Iris Melamed als Turandot

Üblicherweise geht die Interpretation dieses Stoffes – in einem patriarchalischen System – mit einer mehr oder minder deftigen Entlarvung des weiblichen Hochmuts einher, und besonders die Commedia dell’Arte bietet hier vielfältige Möglichkeiten, den falschen und – für Männer – tödlichen Stolz nach Kräften zu diskreditieren und dem so befreienden wie schadenfrohen Gelächter zu überlassen. Das kann jedoch nicht die Absicht des Idealisten Schiller sein, den man nun gewiss nicht als typischen Vertreter eines handfesten Komödiantentums bezeichnen kann. Bei ihm steht zwar auch der Stolz der Prinzessin im Vordergrund, doch durchaus auch ernsthaft zugespitzt auf die tatsächliche Unterdrückung der Frau bis hin zu materiell unterfütterten, von den Vätern verfügten Eheschließungen. Schiller lässt seine Turandot die Verdinglichung der „Ware Frau“ deutlich zum Ausdruck bringen und weckt Verständnis für den unbedingten Willen der Prinzessin, von den Männern in Ruhe gelassen zu werden. Nicht die Sexualität ist ihr Horror, sondern die institutionalisierte Abhängigkeit der Frau vom Manne, und sie hat ihren Widerstand gegen diese Zustände zu einem unerschütterlichen Prinzip vorangetrieben, das kein Mitleid mit den todgeweihten Freiern kennt. Abgesehen von den etwas kruden Konsequenzen dieses „Millionenquiz'“ lässt sich Turandots Haltung bei Friedrich Schiller durchaus nachvollziehen, und auch ihre Intrigen bei der Ausforschung des Namens erscheinen bis zu einem gewissen Grade als legitime Notwehr gegen ein prinzipiell repressives System. Umso mehr kann Schiller dann Turandots Selbstüberwindung am Ende hervorheben, die bei ihm fast mehr einer idealistischen Grundhaltung als der erotischen Attraktion geschuldet scheint. Schillers Helden agieren nicht aus elementaren Emotionen sondern aus innerer Überzeugung.

Leander Lichti (Prinz Kalaf) und Uwe Zerwer (Barak)

Soweit zu Gozzi und Schiller. Doch wie lässt sich dieses doch geradezu nach deftiger Tragikomödie schreiende Plot mit Schillers Sprache und Intention inszenieren? Eine „ernsthafte“ Interpretation verbietet sich von vornherein, würde sie doch immer hart am Abgrund der Lächerlichkeit entlang schrammen.
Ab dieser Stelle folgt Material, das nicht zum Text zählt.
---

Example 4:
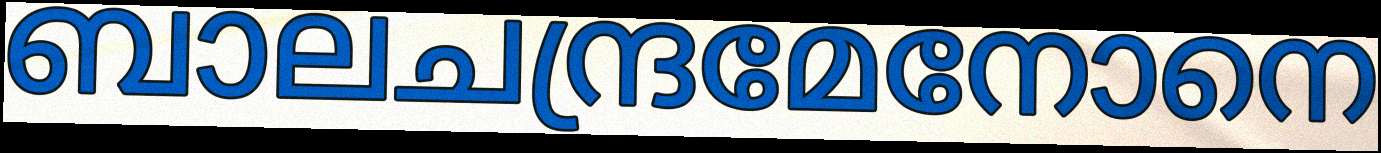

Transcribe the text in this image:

Schillers Verse neigen nun einmal zum Pathos, und das kann angesichts dieses Handlungsgerüsts leicht ins nicht kalkulierbare Gegenteil umschlagen. Bleibt wie immer nur die Groteske, die zwar durch die äußerlichen Attribute der Komik das Pathos entschärft, aber dahinter doch die Wahrheit durchschimmern lässt. Regisseur Axel Richter hat sich daher der alten Tugenden der Commedia dell’Arte erinnert und die Masken in den Mittelpunkt seiner Inszenierung gestellt. In der Commedia dienten diese zur Typisierung der Figuren, denn auf den öffentlichen Plätzen vor einem eher bodenständigen Publikum waren fein ziselierte Charakterstudien chancenlos. So musste die Maske vom ersten Moment an die Rolle der jeweiligen Figur festlegen. Mimik spielte eine untergeordnete Rolle und kam höchstens in grober Form zum Tragen, Gestik und Sprache dominierten die Bühne.
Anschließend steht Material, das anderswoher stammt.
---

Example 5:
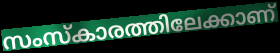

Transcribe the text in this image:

സംസ്കാരത്തിലേക്കാണ്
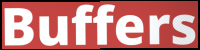
Buffers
Richter nimmt das Maskenspiel ernst und versieht alle Darsteller mit Vollmasken, die tragenden Rollen – Turandot und Kalaf – mit erkennbarer Physiognomie der Darsteller, um Emotionen besser ausdrücken zu können, die Nebenrollen mit Kunstköpfen, die es unmöglich machen, dahinter noch den Schauspieler zu erkennen. Dabei hat Klaus Noack als Bühnen- und Kostümbildner geradezu Meisterwerke geschaffen. Dem Publikum präsentiert sich ein Pandämonium an seltsamen Geschöpfen, wobei die beiden „Kultfiguren“ der Commedia dell’Arte, Truffaldin und Brigella, den Vogel abschießen. Ersterer, fetter Ober-Eunuch im Harem des Kaisers Altoum, könnte einer Grafik von George Grosz entsprungen sein, und letzterer kommt als Kampffisch-Verschnitt daher. Bei Kindern könnten beide wahrlich Angst erwecken, wenn sie dann jedoch den Mund aufmachen, ernten sie meist Gelächter. So tritt der Hauptmann der Wache Brigella (Stefan Schuster) anfangs als berlinernder Brutal-Pragmatiker auf, um später, bei einer Umbauphase, als schwäbelnder Gemütsmensch auf das Publikum hinab zu schauen. Sein Pendant Truffaldin (Tom Wild) gibt sich mal als kichernder Eunuch, dann wieder als hessisch babbelnder Simpel, der die einfachsten Zusammenhänge nicht „rafft“. Seine Sternstunde naht, wenn er in einer Umbaupause den Jauchschen Millionenquiz karikiert und sich dabei in den vier möglichen Antworten hoffnungslos verheddert. Szenenapplaus!

Gerd K. Wölfle (Pantalon), Leander Lichti und Harald Schneider (Tartaglia)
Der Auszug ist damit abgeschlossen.